_What this task involves_:
Copy the listing below, substituting "scroll wheel" for each occurrence of "mouse wheel" and changing nothing else.

_Provided entries_:
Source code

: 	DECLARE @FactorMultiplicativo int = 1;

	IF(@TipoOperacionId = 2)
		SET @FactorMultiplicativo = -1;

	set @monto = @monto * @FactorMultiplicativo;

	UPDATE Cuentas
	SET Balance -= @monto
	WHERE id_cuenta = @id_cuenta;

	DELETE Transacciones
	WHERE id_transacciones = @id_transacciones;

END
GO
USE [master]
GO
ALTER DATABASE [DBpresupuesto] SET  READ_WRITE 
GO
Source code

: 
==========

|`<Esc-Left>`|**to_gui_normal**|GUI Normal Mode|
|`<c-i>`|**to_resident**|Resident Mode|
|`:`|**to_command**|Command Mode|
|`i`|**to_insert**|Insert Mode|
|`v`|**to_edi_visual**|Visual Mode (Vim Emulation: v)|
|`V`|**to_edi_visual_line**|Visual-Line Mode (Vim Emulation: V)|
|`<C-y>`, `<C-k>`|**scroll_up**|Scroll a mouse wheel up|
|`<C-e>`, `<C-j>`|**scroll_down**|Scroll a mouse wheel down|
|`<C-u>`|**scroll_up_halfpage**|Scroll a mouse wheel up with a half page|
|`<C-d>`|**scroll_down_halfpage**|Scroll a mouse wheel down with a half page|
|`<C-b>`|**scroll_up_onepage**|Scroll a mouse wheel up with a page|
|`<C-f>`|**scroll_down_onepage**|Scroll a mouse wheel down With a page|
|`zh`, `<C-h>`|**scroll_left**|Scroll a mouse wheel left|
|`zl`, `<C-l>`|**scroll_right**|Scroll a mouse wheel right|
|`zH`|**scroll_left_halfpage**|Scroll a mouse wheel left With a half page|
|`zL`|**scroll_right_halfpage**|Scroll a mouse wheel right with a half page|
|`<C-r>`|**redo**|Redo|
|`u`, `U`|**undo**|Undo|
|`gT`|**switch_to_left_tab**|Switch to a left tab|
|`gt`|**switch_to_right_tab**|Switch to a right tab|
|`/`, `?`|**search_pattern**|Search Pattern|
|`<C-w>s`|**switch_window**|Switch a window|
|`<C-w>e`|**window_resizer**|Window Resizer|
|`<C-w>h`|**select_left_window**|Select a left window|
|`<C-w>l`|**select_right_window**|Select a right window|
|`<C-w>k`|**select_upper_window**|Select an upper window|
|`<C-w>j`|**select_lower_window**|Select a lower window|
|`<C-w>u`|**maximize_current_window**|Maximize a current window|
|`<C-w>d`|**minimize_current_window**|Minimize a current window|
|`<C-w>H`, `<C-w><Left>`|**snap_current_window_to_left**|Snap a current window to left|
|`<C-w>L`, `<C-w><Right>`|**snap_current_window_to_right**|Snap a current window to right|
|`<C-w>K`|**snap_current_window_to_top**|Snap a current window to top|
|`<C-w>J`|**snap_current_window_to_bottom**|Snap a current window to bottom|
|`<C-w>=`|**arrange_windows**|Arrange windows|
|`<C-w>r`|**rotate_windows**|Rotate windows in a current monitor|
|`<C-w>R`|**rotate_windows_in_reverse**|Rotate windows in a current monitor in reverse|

_Written solution_:
Source code

: 	DECLARE @FactorMultiplicativo int = 1;

	IF(@TipoOperacionId = 2)
		SET @FactorMultiplicativo = -1;

	set @monto = @monto * @FactorMultiplicativo;

	UPDATE Cuentas
	SET Balance -= @monto
	WHERE id_cuenta = @id_cuenta;

	DELETE Transacciones
	WHERE id_transacciones = @id_transacciones;

END
GO
USE [master]
GO
ALTER DATABASE [DBpresupuesto] SET  READ_WRITE 
GO
Source code

: 
==========

|`<Esc-Left>`|**to_gui_normal**|GUI Normal Mode|
|`<c-i>`|**to_resident**|Resident Mode|
|`:`|**to_command**|Command Mode|
|`i`|**to_insert**|Insert Mode|
|`v`|**to_edi_visual**|Visual Mode (Vim Emulation: v)|
|`V`|**to_edi_visual_line**|Visual-Line Mode (Vim Emulation: V)|
|`<C-y>`, `<C-k>`|**scroll_up**|Scroll a scroll wheel up|
|`<C-e>`, `<C-j>`|**scroll_down**|Scroll a scroll wheel down|
|`<C-u>`|**scroll_up_halfpage**|Scroll a scroll wheel up with a half page|
|`<C-d>`|**scroll_down_halfpage**|Scroll a scroll wheel down with a half page|
|`<C-b>`|**scroll_up_onepage**|Scroll a scroll wheel up with a page|
|`<C-f>`|**scroll_down_onepage**|Scroll a scroll wheel down With a page|
|`zh`, `<C-h>`|**scroll_left**|Scroll a scroll wheel left|
|`zl`, `<C-l>`|**scroll_right**|Scroll a scroll wheel right|
|`zH`|**scroll_left_halfpage**|Scroll a scroll wheel left With a half page|
|`zL`|**scroll_right_halfpage**|Scroll a scroll wheel right with a half page|
|`<C-r>`|**redo**|Redo|
|`u`, `U`|**undo**|Undo|
|`gT`|**switch_to_left_tab**|Switch to a left tab|
|`gt`|**switch_to_right_tab**|Switch to a right tab|
|`/`, `?`|**search_pattern**|Search Pattern|
|`<C-w>s`|**switch_window**|Switch a window|
|`<C-w>e`|**window_resizer**|Window Resizer|
|`<C-w>h`|**select_left_window**|Select a left window|
|`<C-w>l`|**select_right_window**|Select a right window|
|`<C-w>k`|**select_upper_window**|Select an upper window|
|`<C-w>j`|**select_lower_window**|Select a lower window|
|`<C-w>u`|**maximize_current_window**|Maximize a current window|
|`<C-w>d`|**minimize_current_window**|Minimize a current window|
|`<C-w>H`, `<C-w><Left>`|**snap_current_window_to_left**|Snap a current window to left|
|`<C-w>L`, `<C-w><Right>`|**snap_current_window_to_right**|Snap a current window to right|
|`<C-w>K`|**snap_current_window_to_top**|Snap a current window to top|
|`<C-w>J`|**snap_current_window_to_bottom**|Snap a current window to bottom|
|`<C-w>=`|**arrange_windows**|Arrange windows|
|`<C-w>r`|**rotate_windows**|Rotate windows in a current monitor|
|`<C-w>R`|**rotate_windows_in_reverse**|Rotate windows in a current monitor in reverse|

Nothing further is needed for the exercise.